Diferentemente do que ocorreu no caso de “Coração Cachorro”, de acordo com o Portal G1, a Sony e os representantes de Treyce e WK não chegaram a um acordo. Por isso, a Sony conseguiu, por meio dos processos internos das plataformas, derrubar os vídeos e fonogramas disponíveis online.
Existem algumas formas de um titular de direitos patrimoniais sobre uma obra fonográfica lidar com supostos infratores. Em geral, sugere-se que litígios judiciais sejam evitados sempre que possível – processos podem ser caros, demorados e inseguros quanto ao resultado. Por isso, deve-se sempre prezar pelas resoluções alternativas de conflitos, como mediação, negociação e até mesmo arbitragem, em certos casos.
A medida imediata mais comum por parte de titulares que consideram ter direitos violados é o envio de uma Notificação Extrajudicial, que funciona como uma espécie de carta buscando solucionar a questão sem que seja preciso o ingresso de uma ação judicial. Muitas vezes, o envio dessas notificações também podem ser um sinal de que a Notificante está disposta a negociar.
Um passo um pouco mais drástico é buscar fazer cessar a infração por meio das próprias plataformas, através de um sistema de flag e de take down, pedindo-se a retirada de ar da publicação ou mesmo a apropriação da monetização gerada pelas visualizações.
Quando a controvérsia atinge esse nível de abrasividade entre as partes, não é incomum que o passo seguinte e mais drástico ocorra: o ajuizamento de uma ação judicial, requerendo que o Poder Judicial declare a autoria adequada, puna os infratores e determine indenizações e o estabelecimento da correta remuneração dos titulares.
Independentemente do que virá a ocorrer nos próximos passos desse caso concreto, situações como de “Lovezinho” e de “Coração Cachorro” mostram como a Lei de Direitos Autorais é defasada em relação ao mundo digital. O sistema de Direitos Autorais é baseado em um acordo internacional do século XIX, quando não existia internet, serviços de streaming, redes sociais e nem mesmo discos de vinil. A legislação brasileira, baseada nesse acordo, data de 1998, quando era inimaginável que as formas de acesso cultural seriam tão capilarizadas por meio de redes sociais.
Porém, não se propõe aqui uma ode saudosista. O pensamento de que “não se faz mais música como antes” e de que “ninguém mais é original” não encontra respaldo na realidade. Desde que o mundo é mundo, nem mesmo um gênio cria no vácuo. Todos os artistas se inspiram naqueles que vieram antes deles. A band Arctic Monkeys se inspirou nos Oasis, que se inspiraram nos Beatles, que se inspiraram em Little Richards, que se inspirou em Rosetta Tharpe.

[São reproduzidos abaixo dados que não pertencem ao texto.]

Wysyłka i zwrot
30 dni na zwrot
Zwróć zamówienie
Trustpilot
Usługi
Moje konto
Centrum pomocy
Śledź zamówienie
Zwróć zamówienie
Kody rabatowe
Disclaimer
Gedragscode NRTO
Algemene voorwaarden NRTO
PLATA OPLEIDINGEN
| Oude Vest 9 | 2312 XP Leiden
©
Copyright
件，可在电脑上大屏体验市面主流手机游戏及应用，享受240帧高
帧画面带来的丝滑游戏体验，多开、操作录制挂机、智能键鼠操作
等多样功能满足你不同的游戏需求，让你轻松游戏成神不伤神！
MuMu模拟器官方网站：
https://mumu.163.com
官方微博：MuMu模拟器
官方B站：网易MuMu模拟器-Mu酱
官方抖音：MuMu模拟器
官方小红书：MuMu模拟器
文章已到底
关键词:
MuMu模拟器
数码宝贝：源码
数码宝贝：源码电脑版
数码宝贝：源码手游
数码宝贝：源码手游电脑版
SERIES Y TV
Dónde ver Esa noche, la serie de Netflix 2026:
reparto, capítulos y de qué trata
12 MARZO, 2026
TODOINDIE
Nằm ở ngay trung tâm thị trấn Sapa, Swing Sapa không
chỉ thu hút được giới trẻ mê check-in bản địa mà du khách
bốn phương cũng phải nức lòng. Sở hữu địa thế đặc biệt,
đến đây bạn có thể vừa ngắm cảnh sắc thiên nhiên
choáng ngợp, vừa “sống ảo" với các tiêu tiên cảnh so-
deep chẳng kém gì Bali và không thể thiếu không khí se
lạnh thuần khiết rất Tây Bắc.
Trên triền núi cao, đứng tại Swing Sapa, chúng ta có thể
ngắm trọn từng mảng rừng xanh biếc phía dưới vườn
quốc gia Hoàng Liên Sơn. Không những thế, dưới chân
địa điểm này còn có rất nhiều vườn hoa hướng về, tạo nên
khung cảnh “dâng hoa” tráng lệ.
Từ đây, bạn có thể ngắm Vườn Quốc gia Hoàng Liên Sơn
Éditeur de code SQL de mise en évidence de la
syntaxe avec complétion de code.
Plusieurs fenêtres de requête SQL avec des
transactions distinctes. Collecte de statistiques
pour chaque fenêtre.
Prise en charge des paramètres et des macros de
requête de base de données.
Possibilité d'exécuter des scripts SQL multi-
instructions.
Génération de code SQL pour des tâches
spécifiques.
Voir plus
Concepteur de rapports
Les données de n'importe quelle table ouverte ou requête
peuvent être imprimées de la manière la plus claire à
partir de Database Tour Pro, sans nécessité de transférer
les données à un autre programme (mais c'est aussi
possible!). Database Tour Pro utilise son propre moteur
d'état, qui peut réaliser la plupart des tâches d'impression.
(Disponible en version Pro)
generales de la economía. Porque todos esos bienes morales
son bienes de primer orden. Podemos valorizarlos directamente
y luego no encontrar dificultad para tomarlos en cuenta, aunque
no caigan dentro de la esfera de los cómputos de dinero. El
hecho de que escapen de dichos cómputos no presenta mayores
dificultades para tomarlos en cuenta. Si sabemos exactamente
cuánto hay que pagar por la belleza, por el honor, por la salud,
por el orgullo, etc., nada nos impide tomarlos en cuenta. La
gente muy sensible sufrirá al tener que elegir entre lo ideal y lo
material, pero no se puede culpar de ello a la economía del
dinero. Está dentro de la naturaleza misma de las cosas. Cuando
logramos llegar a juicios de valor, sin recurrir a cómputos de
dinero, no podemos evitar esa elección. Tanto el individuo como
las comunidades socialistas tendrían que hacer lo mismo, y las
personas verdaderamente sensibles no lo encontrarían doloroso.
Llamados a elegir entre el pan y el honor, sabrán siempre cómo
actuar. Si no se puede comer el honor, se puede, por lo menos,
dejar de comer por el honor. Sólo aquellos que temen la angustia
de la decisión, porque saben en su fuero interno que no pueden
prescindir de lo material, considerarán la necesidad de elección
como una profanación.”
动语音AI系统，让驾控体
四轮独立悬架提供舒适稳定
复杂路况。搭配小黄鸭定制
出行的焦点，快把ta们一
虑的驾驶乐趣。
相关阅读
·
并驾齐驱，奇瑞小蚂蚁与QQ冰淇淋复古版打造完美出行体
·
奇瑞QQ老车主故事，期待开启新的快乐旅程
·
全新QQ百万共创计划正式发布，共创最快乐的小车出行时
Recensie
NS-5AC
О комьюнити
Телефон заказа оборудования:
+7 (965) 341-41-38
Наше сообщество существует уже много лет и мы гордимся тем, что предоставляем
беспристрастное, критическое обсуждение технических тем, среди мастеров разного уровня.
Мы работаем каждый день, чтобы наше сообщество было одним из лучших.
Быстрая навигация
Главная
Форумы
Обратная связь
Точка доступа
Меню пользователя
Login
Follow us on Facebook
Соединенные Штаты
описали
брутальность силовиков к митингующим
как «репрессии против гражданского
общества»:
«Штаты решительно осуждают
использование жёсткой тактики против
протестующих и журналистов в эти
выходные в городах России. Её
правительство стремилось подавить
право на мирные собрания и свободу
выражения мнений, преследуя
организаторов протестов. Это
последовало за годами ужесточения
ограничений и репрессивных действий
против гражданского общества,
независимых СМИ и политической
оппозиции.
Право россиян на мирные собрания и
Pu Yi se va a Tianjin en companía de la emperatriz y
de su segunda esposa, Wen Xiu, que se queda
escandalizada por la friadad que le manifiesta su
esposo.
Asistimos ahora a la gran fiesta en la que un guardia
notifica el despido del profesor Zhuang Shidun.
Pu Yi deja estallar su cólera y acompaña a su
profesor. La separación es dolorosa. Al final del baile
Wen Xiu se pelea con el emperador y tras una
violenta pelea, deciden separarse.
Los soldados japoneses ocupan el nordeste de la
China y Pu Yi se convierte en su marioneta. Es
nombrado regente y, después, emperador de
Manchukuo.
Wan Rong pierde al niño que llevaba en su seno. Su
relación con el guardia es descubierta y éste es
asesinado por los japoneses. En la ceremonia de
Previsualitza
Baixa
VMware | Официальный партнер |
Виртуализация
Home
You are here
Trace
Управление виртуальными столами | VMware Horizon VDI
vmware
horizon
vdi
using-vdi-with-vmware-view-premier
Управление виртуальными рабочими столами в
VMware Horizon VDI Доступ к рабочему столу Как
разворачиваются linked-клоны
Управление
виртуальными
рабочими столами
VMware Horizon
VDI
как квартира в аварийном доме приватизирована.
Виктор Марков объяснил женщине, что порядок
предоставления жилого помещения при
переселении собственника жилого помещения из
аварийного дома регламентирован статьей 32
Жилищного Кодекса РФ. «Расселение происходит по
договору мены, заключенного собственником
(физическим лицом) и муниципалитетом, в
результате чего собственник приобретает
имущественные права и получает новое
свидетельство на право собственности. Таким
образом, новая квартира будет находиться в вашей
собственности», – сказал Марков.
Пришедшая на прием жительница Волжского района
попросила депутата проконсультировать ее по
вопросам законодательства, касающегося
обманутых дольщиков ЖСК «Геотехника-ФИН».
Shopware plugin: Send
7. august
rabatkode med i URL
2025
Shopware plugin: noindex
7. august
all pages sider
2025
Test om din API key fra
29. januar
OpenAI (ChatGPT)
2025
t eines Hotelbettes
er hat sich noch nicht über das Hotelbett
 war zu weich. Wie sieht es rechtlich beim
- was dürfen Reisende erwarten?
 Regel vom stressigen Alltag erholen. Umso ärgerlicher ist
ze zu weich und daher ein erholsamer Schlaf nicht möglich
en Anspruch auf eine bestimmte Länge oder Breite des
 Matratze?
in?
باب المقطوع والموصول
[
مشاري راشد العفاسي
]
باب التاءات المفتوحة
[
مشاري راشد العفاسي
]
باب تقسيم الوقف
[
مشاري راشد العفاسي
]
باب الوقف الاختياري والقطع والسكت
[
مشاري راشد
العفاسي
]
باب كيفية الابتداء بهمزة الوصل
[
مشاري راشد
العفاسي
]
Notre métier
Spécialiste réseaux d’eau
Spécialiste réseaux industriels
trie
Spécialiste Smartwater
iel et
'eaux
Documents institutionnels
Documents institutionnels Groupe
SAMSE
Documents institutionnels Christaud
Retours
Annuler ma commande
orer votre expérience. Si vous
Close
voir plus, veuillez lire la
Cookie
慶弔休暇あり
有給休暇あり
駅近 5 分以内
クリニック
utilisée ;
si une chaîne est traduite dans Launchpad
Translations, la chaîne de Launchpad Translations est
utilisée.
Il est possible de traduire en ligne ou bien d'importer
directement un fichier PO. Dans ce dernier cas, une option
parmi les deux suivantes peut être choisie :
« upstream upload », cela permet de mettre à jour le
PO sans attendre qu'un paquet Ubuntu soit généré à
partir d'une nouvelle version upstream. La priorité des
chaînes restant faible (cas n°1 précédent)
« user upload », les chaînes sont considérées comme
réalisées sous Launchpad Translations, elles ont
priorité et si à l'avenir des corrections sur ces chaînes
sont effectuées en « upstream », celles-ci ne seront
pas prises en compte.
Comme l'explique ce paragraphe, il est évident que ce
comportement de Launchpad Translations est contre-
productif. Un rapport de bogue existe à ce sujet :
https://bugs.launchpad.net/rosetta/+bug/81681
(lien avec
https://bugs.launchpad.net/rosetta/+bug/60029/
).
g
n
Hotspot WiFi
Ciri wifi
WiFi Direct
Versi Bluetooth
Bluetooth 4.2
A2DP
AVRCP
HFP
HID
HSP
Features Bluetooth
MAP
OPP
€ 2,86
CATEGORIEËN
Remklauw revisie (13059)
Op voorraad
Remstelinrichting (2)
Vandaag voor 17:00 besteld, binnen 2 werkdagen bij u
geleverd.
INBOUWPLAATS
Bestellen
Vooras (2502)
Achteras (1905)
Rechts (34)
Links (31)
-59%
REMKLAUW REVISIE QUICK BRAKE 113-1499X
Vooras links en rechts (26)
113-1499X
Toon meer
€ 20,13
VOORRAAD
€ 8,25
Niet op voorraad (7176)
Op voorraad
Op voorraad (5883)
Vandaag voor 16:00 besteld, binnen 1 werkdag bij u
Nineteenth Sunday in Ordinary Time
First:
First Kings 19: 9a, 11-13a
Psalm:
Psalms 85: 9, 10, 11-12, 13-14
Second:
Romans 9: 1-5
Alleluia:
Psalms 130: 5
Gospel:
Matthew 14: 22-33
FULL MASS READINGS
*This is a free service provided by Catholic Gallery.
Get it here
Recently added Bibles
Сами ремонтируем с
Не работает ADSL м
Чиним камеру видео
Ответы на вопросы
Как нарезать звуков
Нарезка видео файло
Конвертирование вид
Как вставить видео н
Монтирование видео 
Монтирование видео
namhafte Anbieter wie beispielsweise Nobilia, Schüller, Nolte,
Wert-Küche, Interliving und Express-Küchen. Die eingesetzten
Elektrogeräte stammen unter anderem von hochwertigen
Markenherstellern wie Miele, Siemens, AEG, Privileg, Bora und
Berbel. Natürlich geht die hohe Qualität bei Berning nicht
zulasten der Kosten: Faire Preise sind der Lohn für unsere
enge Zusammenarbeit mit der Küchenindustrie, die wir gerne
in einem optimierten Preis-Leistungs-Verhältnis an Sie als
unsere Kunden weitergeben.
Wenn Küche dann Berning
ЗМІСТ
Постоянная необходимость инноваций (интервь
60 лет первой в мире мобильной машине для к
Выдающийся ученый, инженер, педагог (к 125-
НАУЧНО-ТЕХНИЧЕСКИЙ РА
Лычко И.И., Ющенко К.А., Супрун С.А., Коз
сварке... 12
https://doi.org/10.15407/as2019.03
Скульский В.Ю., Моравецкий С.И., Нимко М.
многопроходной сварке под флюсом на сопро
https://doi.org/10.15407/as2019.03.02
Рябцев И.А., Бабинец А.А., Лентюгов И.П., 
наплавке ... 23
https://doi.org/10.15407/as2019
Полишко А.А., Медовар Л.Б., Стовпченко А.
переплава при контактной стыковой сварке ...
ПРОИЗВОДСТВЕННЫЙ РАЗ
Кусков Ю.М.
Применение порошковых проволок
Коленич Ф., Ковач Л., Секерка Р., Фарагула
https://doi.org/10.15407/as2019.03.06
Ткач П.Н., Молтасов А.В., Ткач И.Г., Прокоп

Inspiração, portanto, sempre ocorreu. O maior problema jurídico (que sempre existiu) é detectar, no mundo real, quando se trata de uma mera inspiração comum e desejável para o avanço das artes, e quando se trata de uma infração de Direitos Autorais que prejudica os interesses justos de artistas e titulares de direitos.
Parte de entender o que é uma simples inspiração e o que é uma infração tem a ver com o fato de que a Lei de Direitos Autorais permite que qualquer um use pequenos trechos de obras alheias. Porém, a lei e os Tribunais nunca definiram com precisão o que são pequenos trechos. Lendas como “é permitido usar até três compassos de qualquer música” não passam de mitos. Tudo que a lei fala é que pequenos trechos podem ser usados. Mas, o que é pequeno trecho? Dez segundos de uma música de oito minutos é um pequeno trecho? E 10 segundos de uma música de um minuto, continua sendo um pequeno trecho? Faz diferença se esses 10 segundos serão usados em um novo vídeo de 20 segundos, ou então em um novo vídeo de 2 horas? Essas são perguntas que não são bem respondidas pelo Direito em lugar nenhum do mundo.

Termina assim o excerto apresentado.